The Vacationers, Emma Straub: I expected to like this a lot more than I did based on Straub's other work, but I always struggle when I can't find even one likable character in a work, and this was a classic case of that happening. It's definitely an interesting premise - a family vacations with their adult children and gay best friends in Spain after infidelity rocks their marriage - but I found myself checking how many pages were left more than once, and that's never a good sign in my book.

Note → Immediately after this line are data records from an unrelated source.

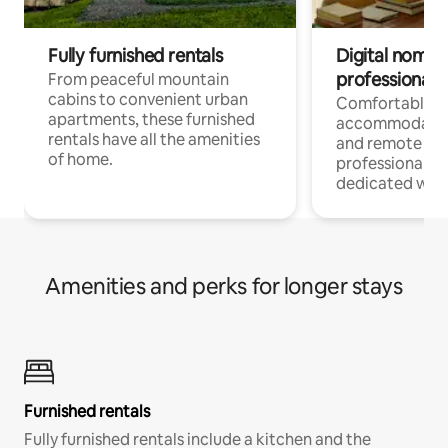
Fully furnished rentals
Digital nomads
professionals
From peaceful mountain
cabins to convenient urban
Comfortable
apartments, these furnished
accommodatio
rentals have all the amenities
and remote wo
of home.
professionals w
dedicated work
Amenities and perks for longer stays
Furnished rentals
Fully furnished rentals include a kitchen and the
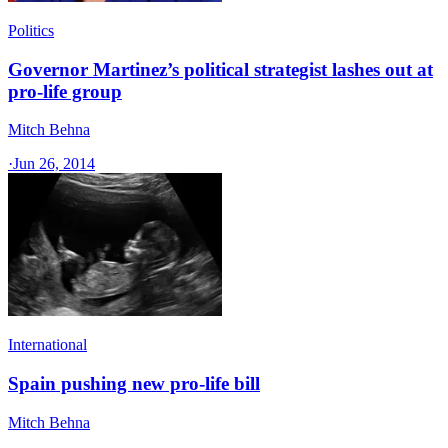
Politics
Governor Martinez’s political strategist lashes out at
pro-life group
Mitch Behna
·
Jun 26, 2014
International
Spain pushing new pro-life bill
Mitch Behna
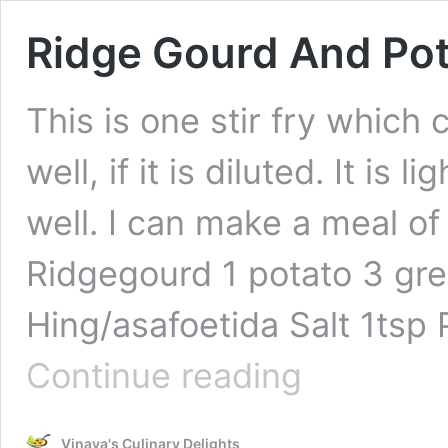
Ridge Gourd And Pota
This is one stir fry which
well, if it is diluted. It is
well. I can make a meal of
Ridgegourd 1 potato 3 gre
Hing/asafoetida Salt 1tsp 
Ridge
Continue reading
Gourd
And
Potato
Vinaya's Culinary Delights
Stir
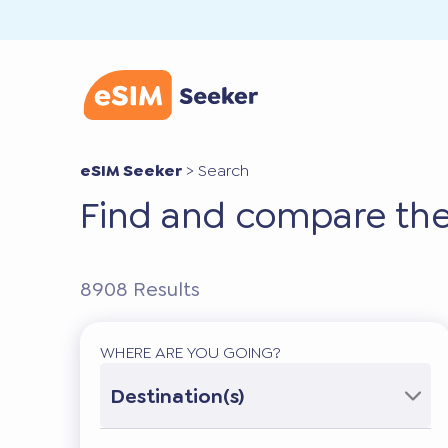
eSIM Seeker
>
Search
Find and compare the
8908
Results
WHERE ARE YOU GOING?
Destination(s)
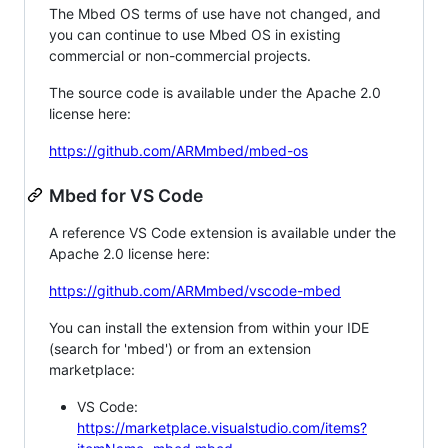
The Mbed OS terms of use have not changed, and
you can continue to use Mbed OS in existing
commercial or non-commercial projects.
The source code is available under the Apache 2.0
license here:
https://github.com/ARMmbed/mbed-os
Mbed for VS Code
A reference VS Code extension is available under the
Apache 2.0 license here:
https://github.com/ARMmbed/vscode-mbed
You can install the extension from within your IDE
(search for 'mbed') or from an extension
marketplace:
VS Code:
https://marketplace.visualstudio.com/items?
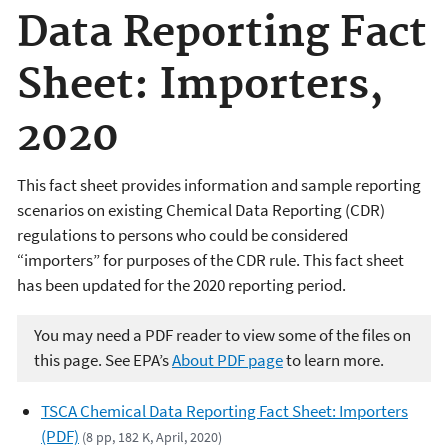
Data Reporting Fact
Sheet: Importers,
2020
This fact sheet provides information and sample reporting
scenarios on existing Chemical Data Reporting (CDR)
regulations to persons who could be considered
“importers” for purposes of the CDR rule. This fact sheet
has been updated for the 2020 reporting period.
You may need a PDF reader to view some of the files on
this page. See EPA’s
About PDF page
to learn more.
TSCA Chemical Data Reporting Fact Sheet: Importers
(PDF)
(8 pp, 182 K, April, 2020)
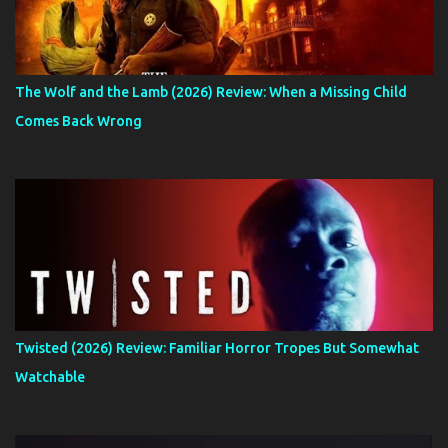
The Wolf and the Lamb (2026) Review: When a Missing Child
Comes Back Wrong
Twisted (2026) Review: Familiar Horror Tropes But Somewhat
Watchable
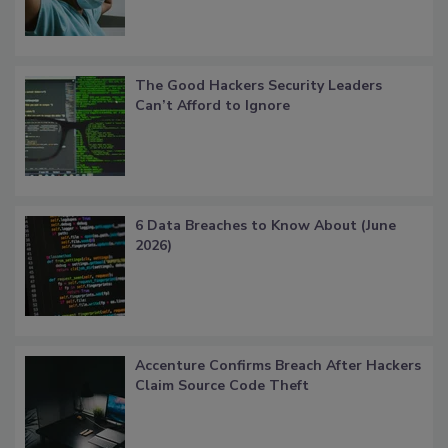
The Good Hackers Security Leaders
Can’t Afford to Ignore
6 Data Breaches to Know About (June
2026)
Accenture Confirms Breach After Hackers
Claim Source Code Theft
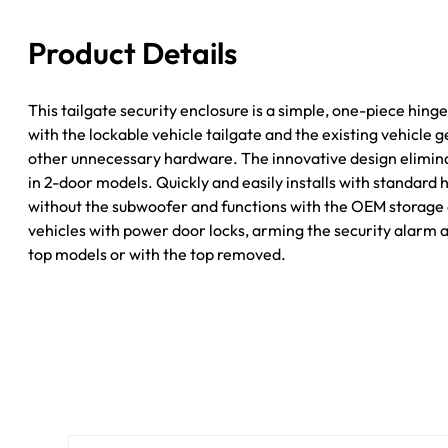
JK
Black
Product Details
Tuffy
Security
quantity
This tailgate security enclosure is a simple, one-piece hin
with the lockable vehicle tailgate and the existing vehicle
other unnecessary hardware. The innovative design eliminat
in 2-door models. Quickly and easily installs with standard 
without the subwoofer and functions with the OEM storage c
vehicles with power door locks, arming the security alarm a
top models or with the top removed.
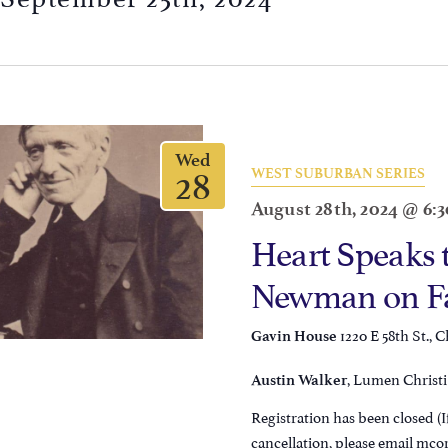
Wed
28
WEST SUBURBAN SERIES
August 28th, 2024 @ 6:
Heart Speaks 
Newman on Fai
1220 E 58th St., C
Gavin House
, Lumen Christi 
Austin Walker
Registration has been closed (If
cancellation, please email mc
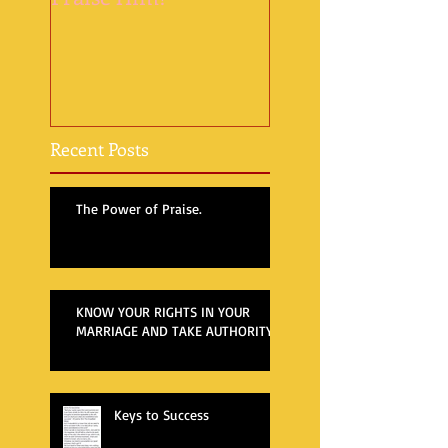
Recent Posts
The Power of Praise.
KNOW YOUR RIGHTS IN YOUR
MARRIAGE AND TAKE AUTHORITY
Keys to Success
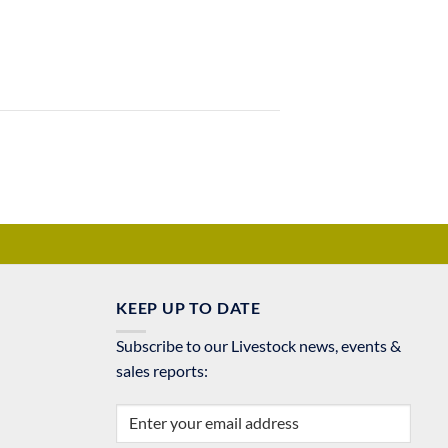
KEEP UP TO DATE
Subscribe to our Livestock news, events &
sales reports:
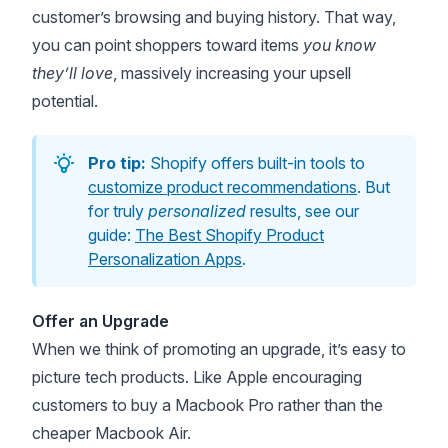
customer’s browsing and buying history. That way,
you can point shoppers toward items
you know
they’ll love
, massively increasing your upsell
potential.
Pro tip:
Shopify offers built-in tools to
customize product recommendations
. But
for truly
personalized
results, see our
guide:
The Best Shopify Product
Personalization Apps
.
Offer an Upgrade
When we think of promoting an upgrade, it’s easy to
picture tech products. Like Apple encouraging
customers to buy a Macbook Pro rather than the
cheaper Macbook Air.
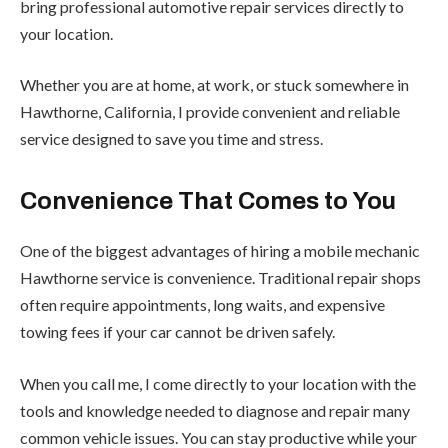
bring professional automotive repair services directly to
your location.
Whether you are at home, at work, or stuck somewhere in
Hawthorne, California, I provide convenient and reliable
service designed to save you time and stress.
Convenience That Comes to You
One of the biggest advantages of hiring a mobile mechanic
Hawthorne service is convenience. Traditional repair shops
often require appointments, long waits, and expensive
towing fees if your car cannot be driven safely.
When you call me, I come directly to your location with the
tools and knowledge needed to diagnose and repair many
common vehicle issues. You can stay productive while your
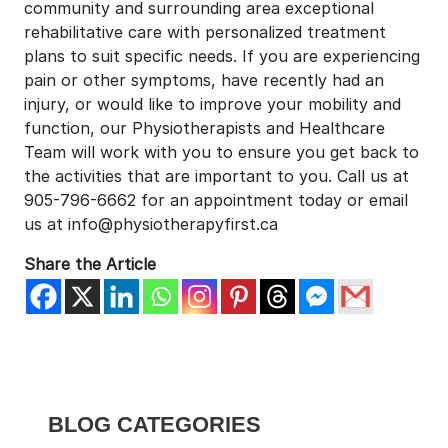
community and surrounding area exceptional
rehabilitative care with personalized treatment
plans to suit specific needs. If you are experiencing
pain or other symptoms, have recently had an
injury, or would like to improve your mobility and
function, our Physiotherapists and Healthcare
Team will work with you to ensure you get back to
the activities that are important to you. Call us at
905-796-6662 for an appointment today or email
us at info@physiotherapyfirst.ca
Share the Article
BLOG CATEGORIES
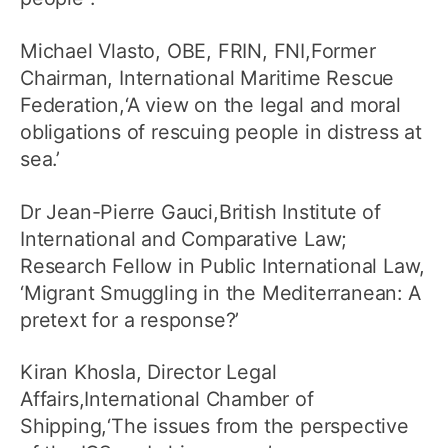
Michael Vlasto, OBE, FRIN, FNI,Former
Chairman, International Maritime Rescue
Federation,‘A view on the legal and moral
obligations of rescuing people in distress at
sea.’
Dr Jean-Pierre Gauci,British Institute of
International and Comparative Law;
Research Fellow in Public International Law,
‘Migrant Smuggling in the Mediterranean: A
pretext for a response?’
Kiran Khosla, Director Legal
Affairs,International Chamber of
Shipping,‘The issues from the perspective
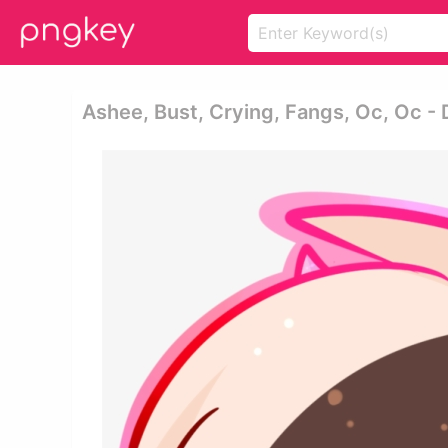
Ashee, Bust, Crying, Fangs, Oc, Oc -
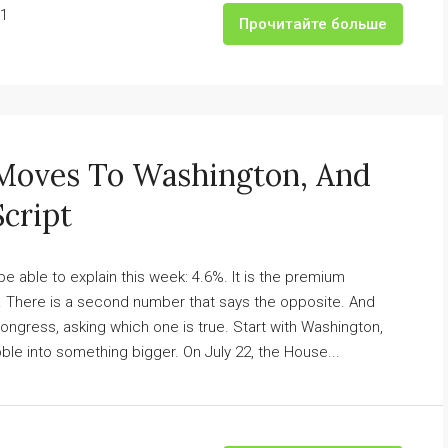
1
Прочитайте больше
Moves To Washington, And
cript
e able to explain this week: 4.6%. It is the premium
rs. There is a second number that says the opposite. And
Congress, asking which one is true. Start with Washington,
le into something bigger. On July 22, the House...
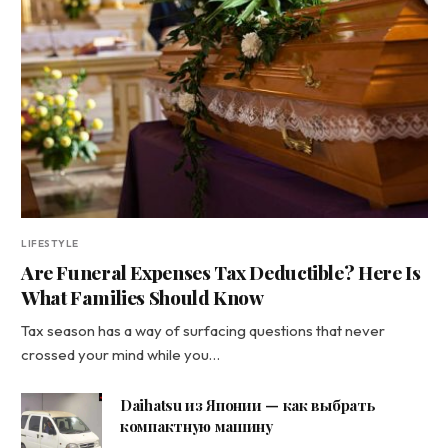
LIFESTYLE
Are Funeral Expenses Tax Deductible? Here Is
What Families Should Know
Tax season has a way of surfacing questions that never
crossed your mind while you…
Daihatsu из Японии — как выбрать
компактную машину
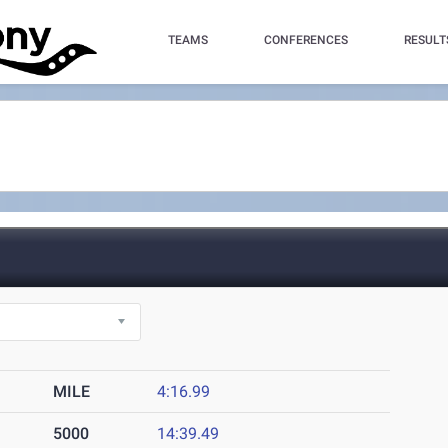
TEAMS
CONFERENCES
RESULT
MILE
4:16.99
5000
14:39.49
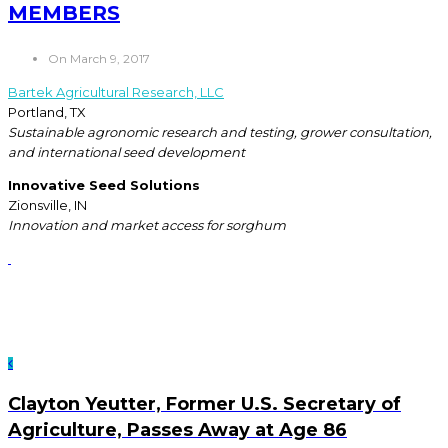
MEMBERS
On March 9, 2017
Bartek Agricultural Research, LLC
Portland, TX
Sustainable agronomic research and testing, grower consultation,
and international seed development
Innovative Seed Solutions
Zionsville, IN
Innovation and market access for sorghum
Clayton Yeutter, Former U.S. Secretary of
Agriculture, Passes Away at Age 86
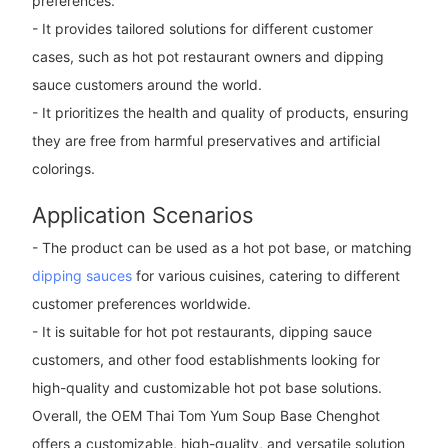
preferences.
- It provides tailored solutions for different customer
cases, such as hot pot restaurant owners and dipping
sauce customers around the world.
- It prioritizes the health and quality of products, ensuring
they are free from harmful preservatives and artificial
colorings.
Application Scenarios
- The product can be used as a hot pot base, or matching
dipping sauces
for various cuisines, catering to different
customer preferences worldwide.
- It is suitable for hot pot restaurants, dipping sauce
customers, and other food establishments looking for
high-quality and customizable hot pot base solutions.
Overall, the OEM Thai Tom Yum Soup Base Chenghot
offers a customizable, high-quality, and versatile solution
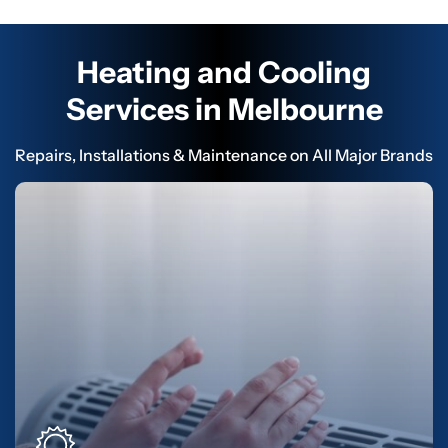
Heating and Cooling
Services in Melbourne
Repairs, Installations & Maintenance on All Major Brands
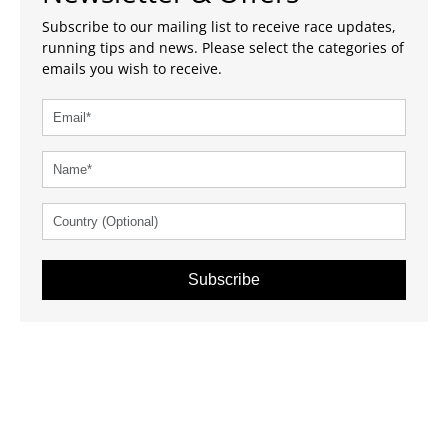
Subscribe to our mailing list to receive race updates,
running tips and news. Please select the categories of
emails you wish to receive.
Subscribe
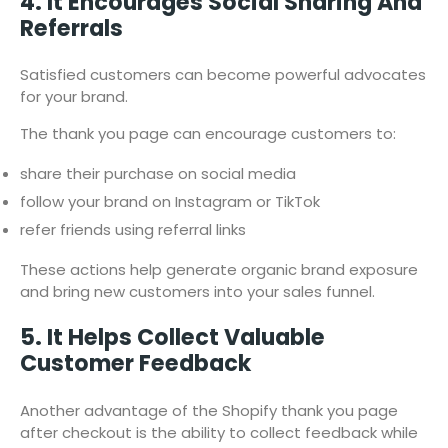
4. It Encourages Social Sharing And
Referrals
Satisfied customers can become powerful advocates
for your brand.
The thank you page can encourage customers to:
share their purchase on social media
follow your brand on Instagram or TikTok
refer friends using referral links
These actions help generate organic brand exposure
and bring new customers into your sales funnel.
5. It Helps Collect Valuable
Customer Feedback
Another advantage of the Shopify thank you page
after checkout is the ability to collect feedback while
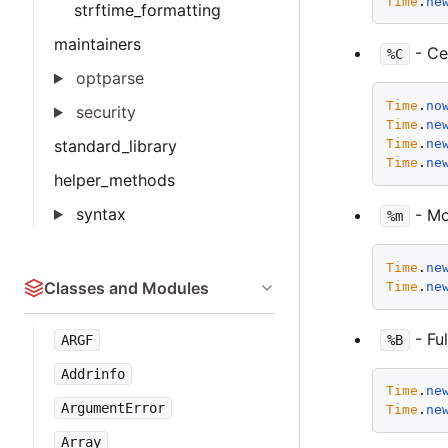
Time
.
ne
strftime_formatting
maintainers
- Ce
%C
optparse
Time
.
no
security
Time
.
ne
standard_library
Time
.
ne
Time
.
ne
helper_methods
syntax
- Mon
%m
Time
.
ne
Classes and Modules
Time
.
ne
- Fu
%B
ARGF
Addrinfo
Time
.
ne
ArgumentError
Time
.
ne
Array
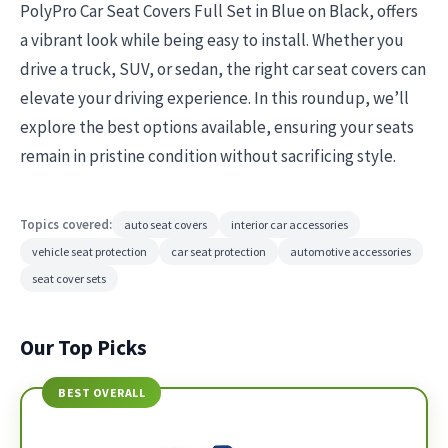
PolyPro Car Seat Covers Full Set in Blue on Black, offers
a vibrant look while being easy to install. Whether you
drive a truck, SUV, or sedan, the right car seat covers can
elevate your driving experience. In this roundup, we’ll
explore the best options available, ensuring your seats
remain in pristine condition without sacrificing style.
Topics covered:
auto seat covers
interior car accessories
vehicle seat protection
car seat protection
automotive accessories
seat cover sets
Our Top Picks
BEST OVERALL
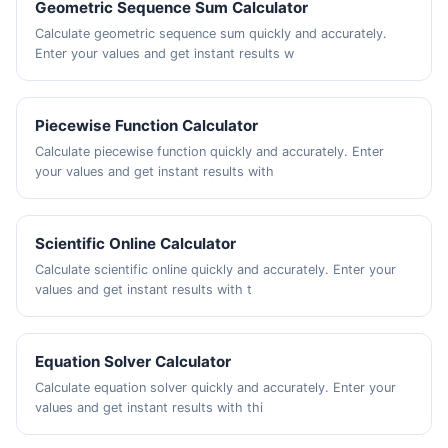
Geometric Sequence Sum Calculator
Calculate geometric sequence sum quickly and accurately.
Enter your values and get instant results w
Piecewise Function Calculator
Calculate piecewise function quickly and accurately. Enter
your values and get instant results with
Scientific Online Calculator
Calculate scientific online quickly and accurately. Enter your
values and get instant results with t
Equation Solver Calculator
Calculate equation solver quickly and accurately. Enter your
values and get instant results with thi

Love Walked In, Marisa de los Santos: Like I said, I've loved Marisa de los Santos for over a decade now, and this, her first work, is perhaps my favorite. Told in alternating chapters by a quirky-if-underachieving thirty-something and her boyfriend's eleven-year-old daughter, the way it delicately illustrates mental illness, fear and love still keeps me riveted every time I re-read it (this was probably the sixth or seventh time...oops.).
Belong To Me, Marisa de los Santos: The sequel to Love Walked In, this picks up a few years later and tracks all my original favorites, plus adds a new cast of characters that I love just as deeply. The way that this novel illustrates losing a loved one to cancer chokes me up to this day - the imagery is so rich, I can't not feel it.
Falling Together, Marisa de los Santos: This was the first of Marisa de los Santos's works for adults that left the characters of her original novels, but it's still really beautifully written. The plot does a little less for me - two friends on a quest around the world to seek their other long-lost bestie, while grappling with their secret love for each other along the way? Eh, not quite as much my thing...but the beauty of the writing more than makes up for it. I seriously cannot recommend her highly enough. Read her, and tell me that you did, and love her right along with me!
Sweetbitter, Stephanie Danler: I just read this for the first time last fall, and had to re-read it in light of the upcoming STARZ mini-series adaptation. I loved it just as much the second time - the story of a young waitress trying to make her way in one of New York City's elite restaurants, and figuring out who she is along the way is one that really resonated with me for some reason. Maybe it's that I think of Spoon and Stable the whole time I read it? Who knows. Pour yourself a fancy glass of wine and enjoy this one.